For the fact is that Darwinist theory and anthropogenic global warming theory are both full of holes and science has not fully supported nor vindicated them.  To challenge either does not make you either a supporter of intelligent design nor of creationism. Nor does it make you a brain dead skeptic, as so many supporters of the two theories may wish to paint you.

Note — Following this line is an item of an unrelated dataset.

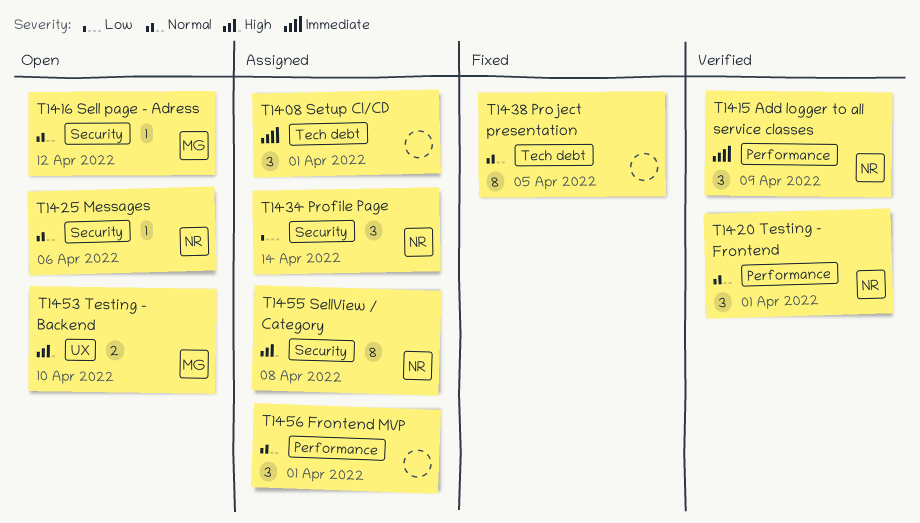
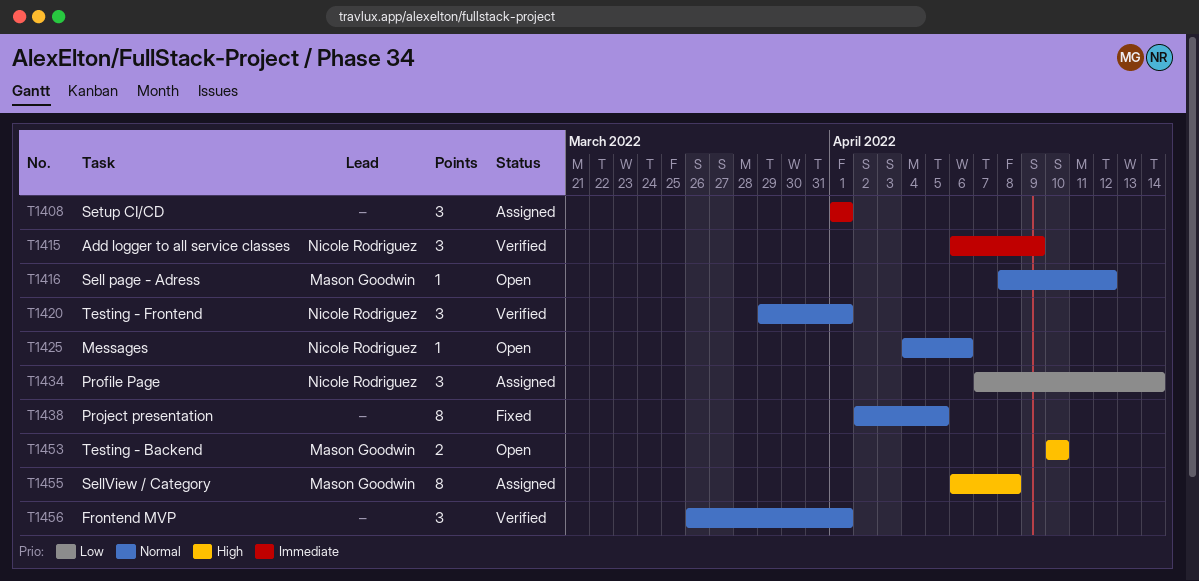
T1455, owner: Nicole Rodriguez -> Mason Goodwin
T1456, status: Assigned -> Verified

In fact it makes you part of an ongoing tradition of inquiry and free thought.

It is not going beyond the bounds of scientific decency to state that challenge to generally accepted scientific theories is healthy and necessary for any vigorous, progressive democracy.

Answering the questions of the origins of life in particular is one of the most important scientific inquiries that could be conducted in a democracy – for to know where we are going as a species, it is vital to know where we came from.  How something arises from nothing; how inorganic matter transforms into organic matter or where the ‘information’ which builds our DNA arises, cannot be questions that scientists or laymen turn away from for fear or crossing a illusory boundary between science and religion.  Is God – or some higher intelligence-  to be found on the other side of the fence.  Who knows?  But the journey there cannot be derailed because of the fear of what might be discovered.

Obtaining the truth must be the ultimate goal of any civilized society.  In that quest,  we defeat ourselves by silencing the voices of those who question, prod and challenge.  Many of our scientists, grown fat on grants, public acclaim and government handouts have become too comfortable with supposed accepted science.  Shaking them out of their lethargy is certainly a job for a chief scientist of a Ministry of Education.  It is too bad that political leaders in Israel do not recognize it.